Mark McLaughlin highlights a recent case on the value of a business for inheritance tax business property relief purposes.
Business property relief (BPR) is a valuable inheritance tax (IHT) relief. The rates of BPR are 100% or 50%, depending on the type of relevant business property. For example, BPR at 100% can potentially shelter the value of an individual’s business from IHT on the owner’s death, if certain conditions are satisfied.
For BPR purposes, the value of a business (or business interest) is its net value. The ‘net value’ of a business is the value of assets used in the business (including goodwill, which may not necessarily be shown in the business accounts) less the total amount of any liabilities incurred for business purposes (IHTA 1984, s 110).
Whether assets and liabilities form part of the ‘net value’ of a business for BPR purposes can make an important difference to the IHT liability in respect of an individual’s estate on death.
For example, if an asset is excluded from the net value of the business, this may result in an IHT liability on that asset. When establishing whether an asset should be included in the net value of the business for BPR purposes, it is necessary to consider whether the asset was used in the business when its owner died (or when the business was transferred).
If investigating a BPR claim, HM Revenue and Customs (HMRC) may examine the business accounts and other information to establish whether the assets were actually used for the business at the relevant time, with a view to denying BPR on any assets which were not (see HMRC’s Inheritance Tax manual at IHTM25342).
The BPR provisions on the net value of a business should not be confused with the ‘excepted assets’ test (in IHTA 1984, s 112), which broadly applies to assets used in the business and makes them ‘excepted’ (i.e. it excludes them from BPR) if they were neither used wholly or mainly for the purposes of the business throughout the whole or the last two years of the relevant period, nor required for future use for those purposes.
In practice, HMRC apply a two-stage process: (1) establish the assets used in the business at the date of transfer (as part of the process of establishing the net value under IHTA 1984, s 110); and (2) apply the excepted assets test to the assets so used (IHTM25341).
If a liability is deductible from business assets (on which BPR is available at (say) 100%), the amount of BPR is correspondingly reduced.

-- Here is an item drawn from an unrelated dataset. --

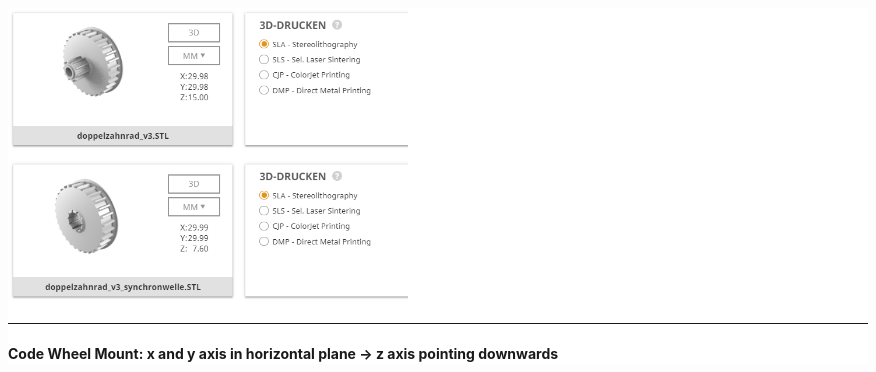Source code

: <img src="../images/3d_systems_2.png" width="400"> <br>

---
#### Code Wheel Mount: x and y axis in horizontal plane -> z axis pointing downwards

On the other hand, the income tax liability of a business partner in respect of his share of partnership profits is an example given by HMRC of a liability not incurred for the purposes of the business, so is not deductible in calculating the net value of his partnership interest for BPR purposes (see IHTM25250).
In Williams and Ors v Revenue and Customs  UKFTT 136 (TC), prior to his death in February 2011, an individual (DSC) was the proprietor of a fine art business, which operated from premises in London. He occupied the premises under a lease for a 10-year term, which started on 25 December 2005. The annual rent was £22,750, payable quarterly in advance. DSC paid the rent on the lease from his business bank account, recorded it as a business expense in his accounts, and deducted it from his business profits.
Following his death, DSC’s executors submitted an IHT return to HMRC, which included a claim for BPR relating to DSC’s trading stock but excluded his liability under the lease. A claim was made as a deduction against DSC’s general estate for the rental payment under the remaining term of the lease of £113,750.
HMRC sought to increase the IHT due on DSC’s estate by deducting from the part of his estate which qualified for BPR, the £113,750 representing the rental outstanding on the lease of DSC’s business premises, on the basis that the liability should be taken into account in the net value of his business. The main dispute was therefore whether or not the rental payment of £113,750 should be deducted from the part of DSC’s estate which qualified for BPR.
The First-tier Tribunal concluded that the rental payment was a liability of DSC’s business, which should be treated as falling within IHTA 1984, s 110(b). The tribunal’s view was supported by the fact that the rental was paid from DSC’s business account, and lease payments were recorded in his business accounts as business deductions.
When quantifying the amount of BPR in respect of a business, look at each asset and liability carefully and consider whether they formed part of the net value of the business at the date of the business owner’s death (or the business transfer).
This article was first printed in Business Tax Insider in September 2018.